O Governo Federal tem priorizado a aplicação de recursos na área de resíduos sólidos por meio de consórcios públicos, constituídos com base na Lei nº 11.107/2005, visando fortalecer a gestão de resíduos sólidos nos municípios. É uma forma de induzir a formação de consórcios públicos que congreguem diversos municípios para planejar, regular, fiscalizar e prestar os serviços de acordo com tecnologias adequadas a cada realidade, com um quadro permanente de técnicos capacitados, potencializando os investimentos realizados, e profissionalizando a gestão.

Quando comparada ao modelo atual, no qual os municípios manejam seus resíduos sólidos isoladamente, a gestão associada possibilita reduzir custos. O ganho de escala no manejo dos resíduos, conjugado à implantação da cobrança pela prestação dos serviços, garante a sustentabilidade econômica dos consórcios e a manutenção de pessoal especializado na gestão de resíduos sólidos.

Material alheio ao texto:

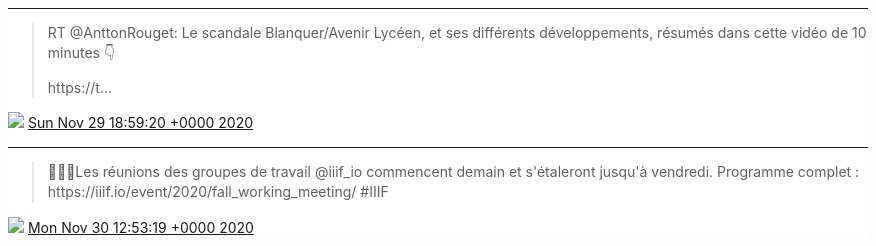 ----

> RT @AnttonRouget: Le scandale Blanquer/Avenir Lycéen, et ses différents développements, résumés dans cette vidéo de 10 minutes 👇  
>   
> https://t…

<img src="../../media/tweet.ico" width="12" /> [Sun Nov 29 18:59:20 +0000 2020](https://twitter.com/regisrob/status/1333123394284433416)

----

> 📅🧑‍💻Les réunions des groupes de travail @iiif\_io  commencent demain et s'étaleront jusqu'à vendredi\. Programme complet : https://iiif\.io/event/2020/fall\_working\_meeting/ \#IIIF

<img src="../../media/tweet.ico" width="12" /> [Mon Nov 30 12:53:19 +0000 2020](https://twitter.com/regisrob/status/1333393672268877825)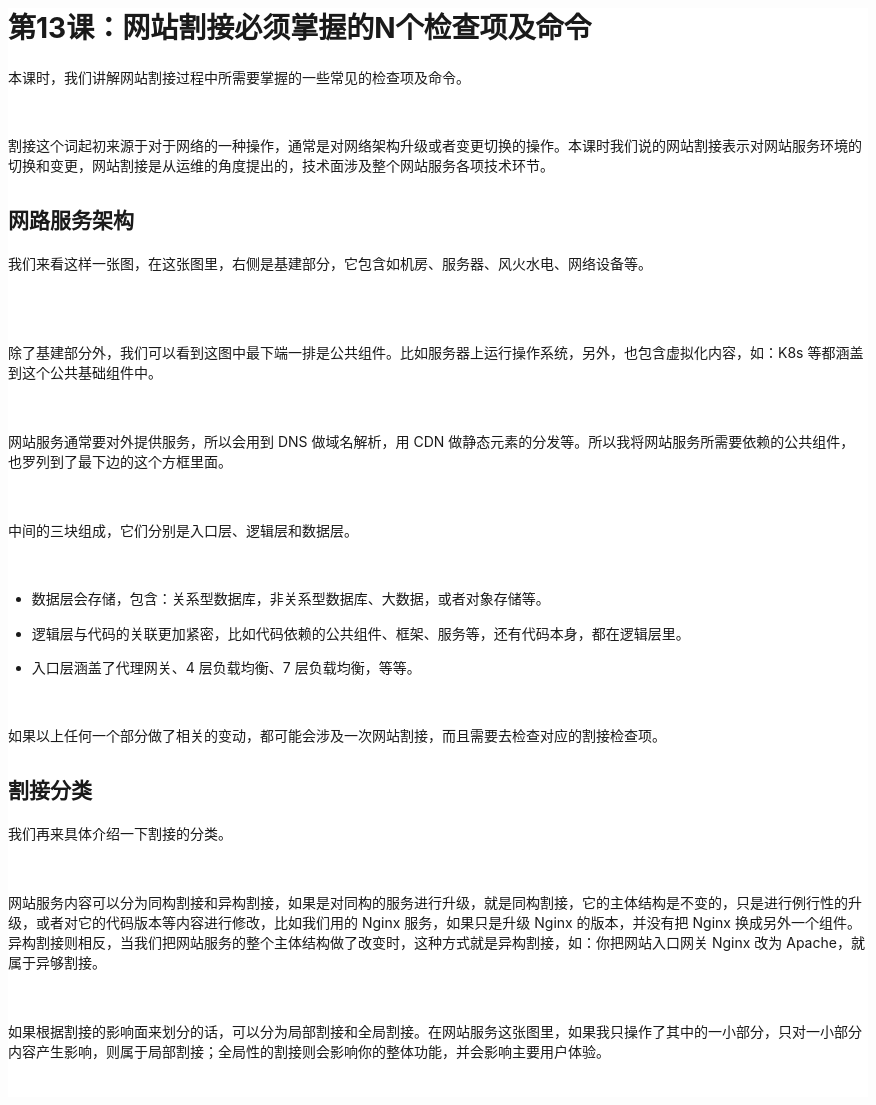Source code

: # 第13课：网站割接必须掌握的N个检查项及命令

本课时，我们讲解网站割接过程中所需要掌握的一些常见的检查项及命令。

<br />

割接这个词起初来源于对于网络的一种操作，通常是对网络架构升级或者变更切换的操作。本课时我们说的网站割接表示对网站服务环境的切换和变更，网站割接是从运维的角度提出的，技术面涉及整个网站服务各项技术环节。

网路服务架构
------

我们来看这样一张图，在这张图里，右侧是基建部分，它包含如机房、服务器、风火水电、网络设备等。

<br />


<Image alt="" src="https://s0.lgstatic.com/i/image3/M01/06/6A/Ciqah16C0-yACkUdAAUn0Fjeq7k559.png"/> 
  

<br />

除了基建部分外，我们可以看到这图中最下端一排是公共组件。比如服务器上运行操作系统，另外，也包含虚拟化内容，如：K8s 等都涵盖到这个公共基础组件中。

<br />

网站服务通常要对外提供服务，所以会用到 DNS 做域名解析，用 CDN 做静态元素的分发等。所以我将网站服务所需要依赖的公共组件，也罗列到了最下边的这个方框里面。

<br />

中间的三块组成，它们分别是入口层、逻辑层和数据层。

<br />

* 数据层会存储，包含：关系型数据库，非关系型数据库、大数据，或者对象存储等。

* 逻辑层与代码的关联更加紧密，比如代码依赖的公共组件、框架、服务等，还有代码本身，都在逻辑层里。

* 入口层涵盖了代理网关、4 层负载均衡、7 层负载均衡，等等。

<br />

如果以上任何一个部分做了相关的变动，都可能会涉及一次网站割接，而且需要去检查对应的割接检查项。

割接分类
----

我们再来具体介绍一下割接的分类。

<br />

网站服务内容可以分为同构割接和异构割接，如果是对同构的服务进行升级，就是同构割接，它的主体结构是不变的，只是进行例行性的升级，或者对它的代码版本等内容进行修改，比如我们用的 Nginx 服务，如果只是升级 Nginx 的版本，并没有把 Nginx 换成另外一个组件。异构割接则相反，当我们把网站服务的整个主体结构做了改变时，这种方式就是异构割接，如：你把网站入口网关 Nginx 改为 Apache，就属于异够割接。

<br />

如果根据割接的影响面来划分的话，可以分为局部割接和全局割接。在网站服务这张图里，如果我只操作了其中的一小部分，只对一小部分内容产生影响，则属于局部割接；全局性的割接则会影响你的整体功能，并会影响主要用户体验。

<br />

Os estudos de regionalização são importantes para viabilizar a constituição de consórcios públicos, pois fornecem uma base de dados capaz de facilitar o entendimento ou as negociações entre os diferentes gestores municipais, agilizando o processo de constituição de consórcios. O Estudo de Regionalização consiste na identificação de arranjos territoriais (microrregiões) entre municípios, contíguos ou não, com o objetivo de compartilhar serviços, ou atividades de interesse comum, permitindo, dessa forma, maximizar os recursos humanos, de infraestrutura e financeiros existentes em cada um deles, gerando economia de escala.

Os municípios que optarem por soluções consorciadas intermunicipais para gestão dos resíduos sólidos estarão dispensados da elaboração dos seus Planos Municipais de Gestão Integrada de Resíduos Sólidos. Neste caso, o plano intermunicipal deve observar o conteúdo mínimo previsto no Art. 19 da Lei nº 12.305/2010.